Unfortunately reality is quite different. As that famous singer optimistically sang – One among thousand makes it. That sounds like a more accurate estimation for those trying to attain the impossible. And likely, I would add, that one is the person who benefits from advice and help from friends and co-workers.
Human kind didn’t reach the moon just because someone was kept away from those who said it wasn’t possible. To achieve the impossible you need a great team fully informed on why and how your goal is considered impossible. Usually great management and plenty of resource is helpful, too.

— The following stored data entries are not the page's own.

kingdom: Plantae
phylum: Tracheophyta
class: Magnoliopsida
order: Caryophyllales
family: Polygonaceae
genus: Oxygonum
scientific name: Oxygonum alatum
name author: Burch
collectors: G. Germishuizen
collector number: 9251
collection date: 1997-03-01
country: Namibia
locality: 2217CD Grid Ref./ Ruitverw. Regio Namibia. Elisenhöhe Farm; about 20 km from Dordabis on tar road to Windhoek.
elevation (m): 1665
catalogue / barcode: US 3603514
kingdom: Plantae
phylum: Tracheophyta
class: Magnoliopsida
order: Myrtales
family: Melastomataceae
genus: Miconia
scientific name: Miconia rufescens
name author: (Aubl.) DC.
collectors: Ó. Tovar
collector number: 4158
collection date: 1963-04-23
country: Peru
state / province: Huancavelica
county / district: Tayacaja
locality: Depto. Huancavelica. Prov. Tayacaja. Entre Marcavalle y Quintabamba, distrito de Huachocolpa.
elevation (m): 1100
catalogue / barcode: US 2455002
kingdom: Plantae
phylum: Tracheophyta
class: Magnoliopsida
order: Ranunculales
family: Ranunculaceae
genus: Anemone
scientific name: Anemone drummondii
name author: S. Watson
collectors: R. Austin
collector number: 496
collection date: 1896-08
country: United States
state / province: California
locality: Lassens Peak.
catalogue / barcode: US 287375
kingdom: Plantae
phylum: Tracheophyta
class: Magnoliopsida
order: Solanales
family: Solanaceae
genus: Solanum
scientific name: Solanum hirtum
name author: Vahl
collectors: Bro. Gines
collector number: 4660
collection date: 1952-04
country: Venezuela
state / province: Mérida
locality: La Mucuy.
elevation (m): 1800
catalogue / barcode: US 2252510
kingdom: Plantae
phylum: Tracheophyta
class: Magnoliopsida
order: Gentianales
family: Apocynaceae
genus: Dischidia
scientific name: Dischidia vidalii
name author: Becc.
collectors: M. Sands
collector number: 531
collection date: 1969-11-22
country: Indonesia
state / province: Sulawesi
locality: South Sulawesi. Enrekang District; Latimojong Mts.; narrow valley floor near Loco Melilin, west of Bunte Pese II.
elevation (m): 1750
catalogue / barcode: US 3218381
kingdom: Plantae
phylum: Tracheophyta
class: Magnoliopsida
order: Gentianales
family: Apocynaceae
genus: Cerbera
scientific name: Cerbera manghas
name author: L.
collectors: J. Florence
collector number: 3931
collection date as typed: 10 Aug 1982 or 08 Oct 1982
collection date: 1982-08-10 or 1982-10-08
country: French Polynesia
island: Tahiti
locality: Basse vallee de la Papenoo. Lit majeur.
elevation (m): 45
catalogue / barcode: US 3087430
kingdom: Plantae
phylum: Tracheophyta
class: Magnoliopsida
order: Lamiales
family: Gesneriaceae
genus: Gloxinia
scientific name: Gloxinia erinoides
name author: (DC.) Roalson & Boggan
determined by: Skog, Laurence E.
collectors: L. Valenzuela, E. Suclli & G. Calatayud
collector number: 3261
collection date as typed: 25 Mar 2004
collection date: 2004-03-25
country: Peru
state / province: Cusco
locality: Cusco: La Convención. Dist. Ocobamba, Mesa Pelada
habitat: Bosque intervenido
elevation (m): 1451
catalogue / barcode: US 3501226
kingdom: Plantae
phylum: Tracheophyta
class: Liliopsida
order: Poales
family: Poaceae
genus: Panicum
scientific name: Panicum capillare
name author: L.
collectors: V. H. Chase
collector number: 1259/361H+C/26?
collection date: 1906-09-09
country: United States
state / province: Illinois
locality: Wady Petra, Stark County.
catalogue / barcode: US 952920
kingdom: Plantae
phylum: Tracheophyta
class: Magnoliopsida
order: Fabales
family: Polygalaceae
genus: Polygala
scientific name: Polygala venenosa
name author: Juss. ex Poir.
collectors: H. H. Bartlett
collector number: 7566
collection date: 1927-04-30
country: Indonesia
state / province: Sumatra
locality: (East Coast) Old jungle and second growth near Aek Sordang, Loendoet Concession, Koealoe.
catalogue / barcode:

Just reminding a lesson at the University. The teacher, made this example: “Microsoft, in the search for new features to add to their compilers line may find that adding non termination detection would be great. Imagine, you write the code and the compiler tells you that no way, under these condition, your code will hang forever in some hidden loop. Wouldn’t it be really helpful? But this is not possible and it has been proved by Turing”. But… According to the motivational post, no one would be expected to tell the marketing and the poor programmer that volunteered for implementing the feature, that no matter how hard he tries, that feature is simply not possible (at least on Turing machine equivalents).
So that motivational sentence is basically against team work, informed decisions, information sharing, risk management.
A witty saying doesn’t prove anything [Voltaire], but sometimes it is just detrimental.
Well, I was about to close here, but I just read another quote by Voltaire: “Anything too stupid to be said is sung.” Well… that makes a good confrontation between Morandi and Voltaire.